WASHINGTON — A forceful lobbying effort by Roman Catholic bishops is being credited with the restriction on abortion coverage that was added late Saturday to the healthcare bill passed by the House.
The provision would block the use of federal subsidies for insurance that covers elective abortions, according to The New York Times.
The provision would apply only to insurance policies purchased with the federal subsidies that the health legislation would create to help low- and middle-income people. It would also apply to policies sold by a government-run insurance plan that would be created by the legislation.
But this is a large segment of the population. The subsidized market would be large because anyone earning less than $88,000 for a family of four — four times the poverty level — would be eligible for a subsidy under the House bill.
The bishops’ role was especially pivotal in part because many Democrats had expected them to be an ally, the Times reported. They had pushed for decades for universal health insurance.
“We think that providing healthcare is itself a pro-life thing, and we think that, by and large, providing better health coverage to women could reduce abortions,” said Richard M. Doerflinger, a spokesman for the anti-abortion division of the United States Conference of Catholic Bishops.
“But we don’t make these decisions statistically, and to get to that good we cannot do something seriously evil.”
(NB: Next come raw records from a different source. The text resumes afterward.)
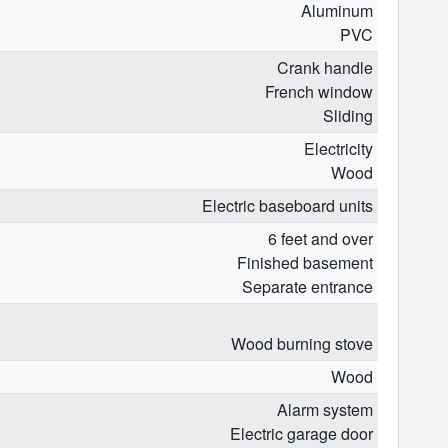
Aluminum
PVC
Crank handle
French window
Sliding
Electricity
Wood
Electric baseboard units
6 feet and over
Finished basement
Separate entrance
Wood burning stove
Wood
Alarm system
Electric garage door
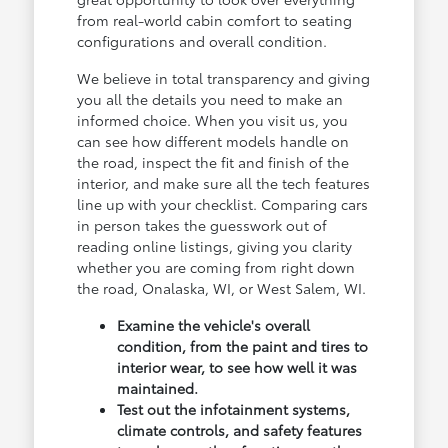
from real-world cabin comfort to seating
configurations and overall condition.
We believe in total transparency and giving
you all the details you need to make an
informed choice. When you visit us, you
can see how different models handle on
the road, inspect the fit and finish of the
interior, and make sure all the tech features
line up with your checklist. Comparing cars
in person takes the guesswork out of
reading online listings, giving you clarity
whether you are coming from right down
the road, Onalaska, WI, or West Salem, WI.
Examine the vehicle's overall
condition, from the paint and tires to
interior wear, to see how well it was
maintained.
Test out the infotainment systems,
climate controls, and safety features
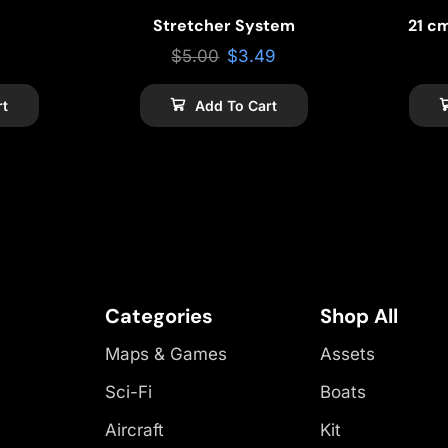
Stretcher System
21 c
$
5.00
$
3.49
rt
Add To Cart
Categories
Shop All
Maps & Games
Assets
Sci-Fi
Boats
Aircraft
Kit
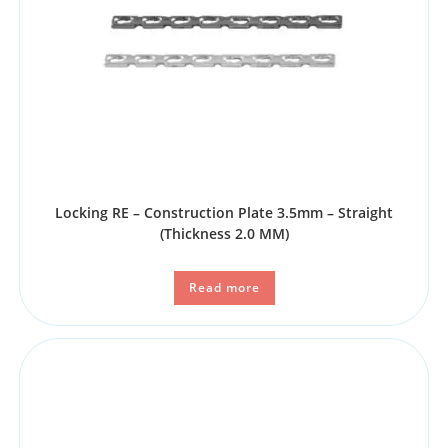
Locking RE – Construction Plate 3.5mm – Straight
(Thickness 2.0 MM)
Read more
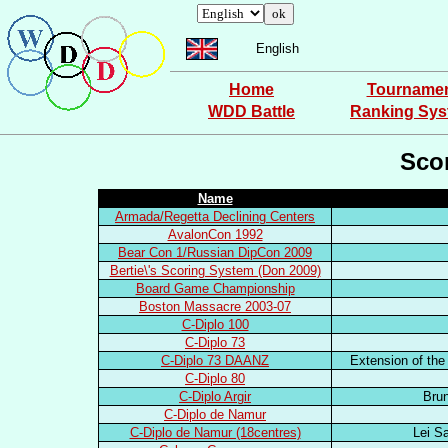
English
Home
Tourname
WDD Battle
Ranking Sy
Sco
Name
Armada/Regetta Declining Centers
AvalonCon 1992
Bear Con 1/Russian DipCon 2009
Bertie\'s Scoring System (Don 2009)
Board Game Championship
Boston Massacre 2003-07
C-Diplo 100
C-Diplo 73
C-Diplo 73 DAANZ
Extension of the
C-Diplo 80
C-Diplo Argir
Brun
C-Diplo de Namur
C-Diplo de Namur (18centres)
Lei S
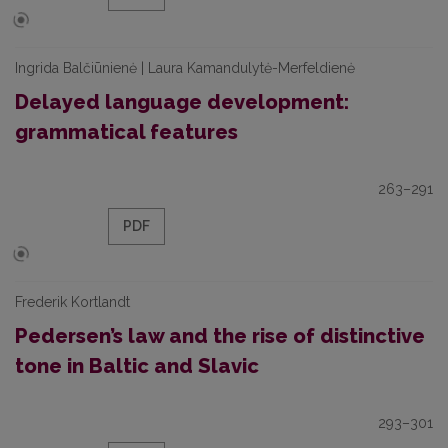
Ingrida Balčiūnienė | Laura Kamandulytė-Merfeldienė
Delayed language development:
grammatical features
263–291
PDF
Frederik Kortlandt
Pedersen’s law and the rise of distinctive
tone in Baltic and Slavic
293–301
The bishops began issuing a series of increasingly stern letters in July to lawmakers making clear that they saw the abortion-financing issue as pre-eminent, a deal-breaker.
At the funeral of Senator Edward M. Kennedy in August, Cardinal Seán O’Malley, the archbishop of Boston, stole a private moment with Mr. Obama to deliver the same warning: The bishops very much wanted to support his healthcare overhaul but not if it provided for abortions. The president “listened intently,” the cardinal reported on his blog.
The letters were backed by bishops who implored priests and parishioners to also call lawmakers. The criteria set by the bishops pushed conservative Democrats negotiating over the issue with party leaders. On Oct. 8 three members of the bishops conference wrote on its behalf to lawmakers, “If the final legislation does not meet our principles, we will have no choice but to oppose the bill.”